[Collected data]
..............................
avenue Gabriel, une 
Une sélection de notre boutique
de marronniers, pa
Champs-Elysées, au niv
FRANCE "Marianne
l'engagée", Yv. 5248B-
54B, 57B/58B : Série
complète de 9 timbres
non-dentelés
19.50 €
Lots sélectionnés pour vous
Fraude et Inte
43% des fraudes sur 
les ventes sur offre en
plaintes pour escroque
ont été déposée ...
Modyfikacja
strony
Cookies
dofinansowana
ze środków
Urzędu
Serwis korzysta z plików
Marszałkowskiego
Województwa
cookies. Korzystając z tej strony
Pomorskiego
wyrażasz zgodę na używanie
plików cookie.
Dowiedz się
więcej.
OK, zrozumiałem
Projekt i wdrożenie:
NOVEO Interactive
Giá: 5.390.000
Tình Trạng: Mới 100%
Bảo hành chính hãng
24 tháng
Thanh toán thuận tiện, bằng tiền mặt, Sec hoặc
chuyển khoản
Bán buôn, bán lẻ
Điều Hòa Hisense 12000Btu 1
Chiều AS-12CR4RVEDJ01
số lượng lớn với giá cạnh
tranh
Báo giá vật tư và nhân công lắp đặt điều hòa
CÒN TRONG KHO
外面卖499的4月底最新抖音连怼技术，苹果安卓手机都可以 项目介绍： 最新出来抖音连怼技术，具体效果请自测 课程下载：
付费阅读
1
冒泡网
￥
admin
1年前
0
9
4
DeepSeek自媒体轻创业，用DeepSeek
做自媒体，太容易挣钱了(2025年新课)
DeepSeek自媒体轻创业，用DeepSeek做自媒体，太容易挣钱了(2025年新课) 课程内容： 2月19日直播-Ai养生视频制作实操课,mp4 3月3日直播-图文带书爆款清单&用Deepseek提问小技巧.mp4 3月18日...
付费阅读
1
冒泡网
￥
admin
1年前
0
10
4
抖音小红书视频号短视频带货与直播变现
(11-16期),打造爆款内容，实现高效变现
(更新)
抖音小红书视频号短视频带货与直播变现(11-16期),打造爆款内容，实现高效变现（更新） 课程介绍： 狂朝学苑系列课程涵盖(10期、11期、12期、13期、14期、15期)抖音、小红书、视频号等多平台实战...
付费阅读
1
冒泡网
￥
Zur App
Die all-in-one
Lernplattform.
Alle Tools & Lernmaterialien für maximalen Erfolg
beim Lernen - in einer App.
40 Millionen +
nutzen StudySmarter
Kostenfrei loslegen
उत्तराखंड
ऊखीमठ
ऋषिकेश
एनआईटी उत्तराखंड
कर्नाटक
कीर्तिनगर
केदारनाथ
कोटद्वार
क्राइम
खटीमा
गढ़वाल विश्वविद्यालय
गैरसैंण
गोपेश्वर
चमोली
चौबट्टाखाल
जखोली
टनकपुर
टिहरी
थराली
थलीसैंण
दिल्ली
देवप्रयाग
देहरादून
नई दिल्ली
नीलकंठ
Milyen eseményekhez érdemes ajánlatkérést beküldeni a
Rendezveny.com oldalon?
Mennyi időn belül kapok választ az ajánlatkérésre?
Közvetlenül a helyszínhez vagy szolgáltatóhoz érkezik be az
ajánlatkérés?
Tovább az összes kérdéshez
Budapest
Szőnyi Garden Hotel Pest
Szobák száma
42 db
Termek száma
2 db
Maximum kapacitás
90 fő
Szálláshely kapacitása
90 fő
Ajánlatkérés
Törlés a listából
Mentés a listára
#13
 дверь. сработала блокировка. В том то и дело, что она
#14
..............................
Set down, exactly and in full, the lines from the one containing "Közvetlenül a helyszínhez" through the end of the entries; no other line belongs.

■ **ANSWER SECTION**:
Közvetlenül a helyszínhez vagy szolgáltatóhoz érkezik be az
ajánlatkérés?
Tovább az összes kérdéshez
Budapest
Szőnyi Garden Hotel Pest
Szobák száma
42 db
Termek száma
2 db
Maximum kapacitás
90 fő
Szálláshely kapacitása
90 fő
Ajánlatkérés
Törlés a listából
Mentés a listára
#13
 дверь. сработала блокировка. В том то и дело, что она
#14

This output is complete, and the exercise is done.